# Hilarious English Translation Of Carmen Synopsis From A Performance In Italy



## superhorn (Mar 23, 2010)

I've been reading the hilarious "Anguished English" books by language humorist Richard Lederer. Here's a priceless example of inexpert translation into English. It came from the program of a performance of Carmen in Genoa, the version for English-speaking people, that is.
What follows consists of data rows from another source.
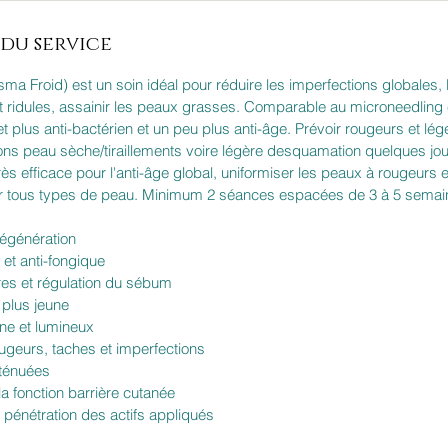
du service
a Froid) est un soin idéal pour réduire les imperfections globales, l
et ridules, assainir les peaux grasses. Comparable au microneedling
et plus anti-bactérien et un peu plus anti-âge. Prévoir rougeurs et lé
ons peau sèche/tiraillements voire légère desquamation quelques jou
ès efficace pour l'anti-âge global, uniformiser les peaux à rougeurs 
our tous types de peau. Minimum 2 séances espacées de 3 à 5 sem
régénération
 et anti-fongique
es et régulation du sébum
 plus jeune
ne et lumineux
ugeurs, taches et imperfections
tténuées
la fonction barrière cutanée
a pénétration des actifs appliqués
Act One :Carmen is a cigar makeress from a tabago factory who loves with Don Jose 
of the mounting guard.
Carmen takes a flower from her corsets and lances it to Don Jose (Duet: Talk me of my mother"). 
There is a noise inside the tabago factory and the revolting cigar- makeresses
bursts into the stage.
Carmen is arrested and Don Jose is ordered to mounting guard her but Carmen
subduces him and he lets her escape.

Act Four : A place in Seville . Procession of the balls -fighters the roaring of the balls
is heard in the arena.
Escamillo enters ( (Aria and chorus : "Toreador Toreador, all hails the balls of a
Toreador"),
Enter Don Jose : ( Aria : I do not threaten . I besooch you").
But Carmen repels him wants to join with Escamillo now chaired by the crowd.
Don Jose stabbs her (Aria : "Oh Rupture, Rupture , You May Arrest Me .
I did kill her") he sings .
"Oh my beautiful Carmen, my subductive Carmen "


:lol: :lol: :lol: :lol:


----------



## amfortas (Jun 15, 2011)

I finally understand _Carmen_.


----------



## Ukko (Jun 4, 2010)

amfortas said:


> I finally understand _Carmen_.


Yeah, a light in the darkness.


----------



## Almaviva (Aug 13, 2010)

"all hails the balls of a Toreador"
This is actually true, LOL


----------



## sospiro (Apr 3, 2010)

superhorn said:


> I've been reading the hilarious "Anguished English" books by language humorist Richard Lederer. Here's a priceless example of inexpert translation into English. It came from the program of a performance of Carmen in Genoa, the version for English-speaking people, that is.
> 
> Act One :Carmen is a cigar makeress from a tabago factory who loves with Don Jose
> of the mounting guard.
> ...


:lol:

I wouldn't say no to a bit of besooching


----------



## amfortas (Jun 15, 2011)

sospiro said:


> I wouldn't say no to a bit of besooching


You can have your besooching if I get to do my mounting guard.


----------



## GoneBaroque (Jun 16, 2011)

Reminds me of the synopsis of Carmen victor Borge did, where at the end of the Opera the angry Don Jose stabs her between the 
Two Trees.


----------